Germs of Functions. The category $$G$$ of germs of $$C^\infty$$-spaces has objects $$\IR^n_{,0}$$ for $$n \in \IN_0$$ and morphisms germs of $$C^\infty$$-functions:

$Mor(\IR^n_{,0},\IR^m_{,0}) = \lim_{\lra} \Set{ C^\infty_0(U, \IR^m) }{ 0 \in U \subset \IR^n },$

where $$C^\infty_0(U, \IR^m)$$ is the set of $$C^\infty$$-functions $$\IR^n \ra \IR^m$$ mapping $$0$$ to $$0$$. Composition of functions descends to an associative composition operations on $$G$$.

Properties

• Every function $$\vphi: \IR^n \ra \IR^m$$ with $$\vphi(0) = 0$$ defines a germ $$\vphi \in Mor(\IR^n_{,0},\IR^m_{,0})$$.
• Elements in $$Mor(\IR^n_{,0},\IR^m_{,0})$$ are represented by functions $$\vphi: U \ra \IR^n$$ defined in an open neighborhood $$U$$ of $$0 \in \IR^n$$.
• Germs $$\vphi \in Mor(\IR^n_{,0},\IR^m_{,0})$$ induce algebra morphisms $$\vphi^*: \AINF^m \ra \AINF^n$$.

Theorem (Inverese Functions).

If $$\vphi: \IR^n_{,0} \ra \IR^n_{,0}$$ is a function germ, then $$\vphi$$ is invertible as a germ if $$D_0 \vphi$$ is invertible as a linear endomorphism of $$T_0$$. In this case $$D_0 \vphi^{-1} = (D_0\vphi)^{-1}$$.

Theorem (Implicit Function).

Let $$a \in \AINF^n$$ be a function with $$a(0) = 0$$ and $$dx_n \cdot a \neq 0$$, then:

• There exists a function $$\vphi: \IR^{n-1}_{,0} \ra \IR^{n}_{,0}$$, with $$a(x_1, \dots, x_n) = 0$$ if and only if $$x_n = \vphi(x_1,\dots,x_{n-1}).$$
• The projetion $$\pi: \IR^{n} \ra \IR^{n-1}, (x_1,\dots,x_n) \mapsto (x_2, \dots, x_n)$$ induces an isomorphism $$\pi^*: \AINF^{n-1} \ra \AINF^n /(a)$$.

## Invariant Theory

Group Action.

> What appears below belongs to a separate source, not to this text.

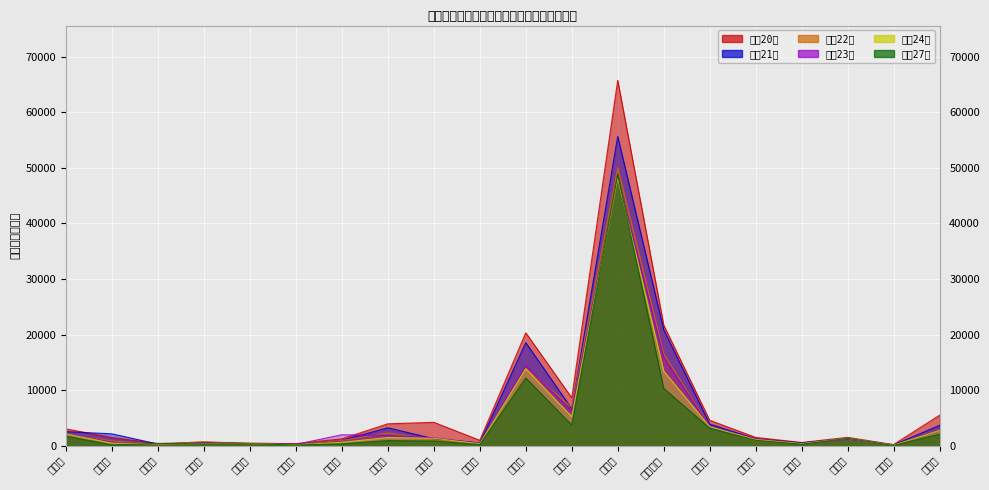

Read the 平成23年 value at 岩手県.

271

Let $$\mathrm{Diff}_0^n$$ be the group of local diffeomorphisms of $$\IR^n$$. Elements $$\varphi \in \mathrm{Diff}_0^n$$ are represented by diffeomorophisms $$\varphi: U \ra V$$, with $$0 \in U, 0 \in V$$. Two representatives $$\varphi: U \ra V, \varphi': U' \ra V'$$ are equivalent if they agree on $$U \cap U'$$.

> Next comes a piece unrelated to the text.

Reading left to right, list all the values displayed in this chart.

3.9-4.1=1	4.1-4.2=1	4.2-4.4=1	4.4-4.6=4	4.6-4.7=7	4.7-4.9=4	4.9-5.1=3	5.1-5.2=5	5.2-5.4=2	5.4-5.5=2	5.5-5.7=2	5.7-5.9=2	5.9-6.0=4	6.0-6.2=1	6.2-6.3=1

Evenry element $$\varphi \in \mathrm{Diff}_0^n$$ gives rise to an liear isomorphism $$\varphi^*$$ of $$\AINF^n$$ via the pullback operation. In this way we optain a group action $$\mathrm{Diff}_0^n \ra GL(\AINF^n), \varphi \mapsto \varphi^*$$.

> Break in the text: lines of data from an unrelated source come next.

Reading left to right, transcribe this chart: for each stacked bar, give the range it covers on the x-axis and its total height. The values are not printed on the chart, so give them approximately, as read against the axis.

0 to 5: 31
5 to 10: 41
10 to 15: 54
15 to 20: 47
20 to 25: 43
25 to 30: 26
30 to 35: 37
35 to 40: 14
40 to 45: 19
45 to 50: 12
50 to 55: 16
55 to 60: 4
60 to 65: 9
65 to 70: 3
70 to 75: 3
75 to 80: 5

Question: For any any natural "structure" $$F$$ on $$\AINF^n$$, classify elements of $$F$$ up to diffeomorphism.

Examples:

• $$F = id$$: Classify local functions up to diffeomorphism. In the case $$n=1$$ we claim that $$\AINF^1 / \mathrm{Diff}_0^1 = c(\IR) \union \\{ x^1 \\}$$
• $$F = T$$ (Tangent space). Classify tangent vectors up to diffeopmorphis. We have $$T(\AINF^n) / \mathrm{Diff}_0^n = \\{ 0, \del_1 \\}$$, reflecting the fact that two non-zero tangent vector can be transformed into each other via a (linear) diffeomorphism.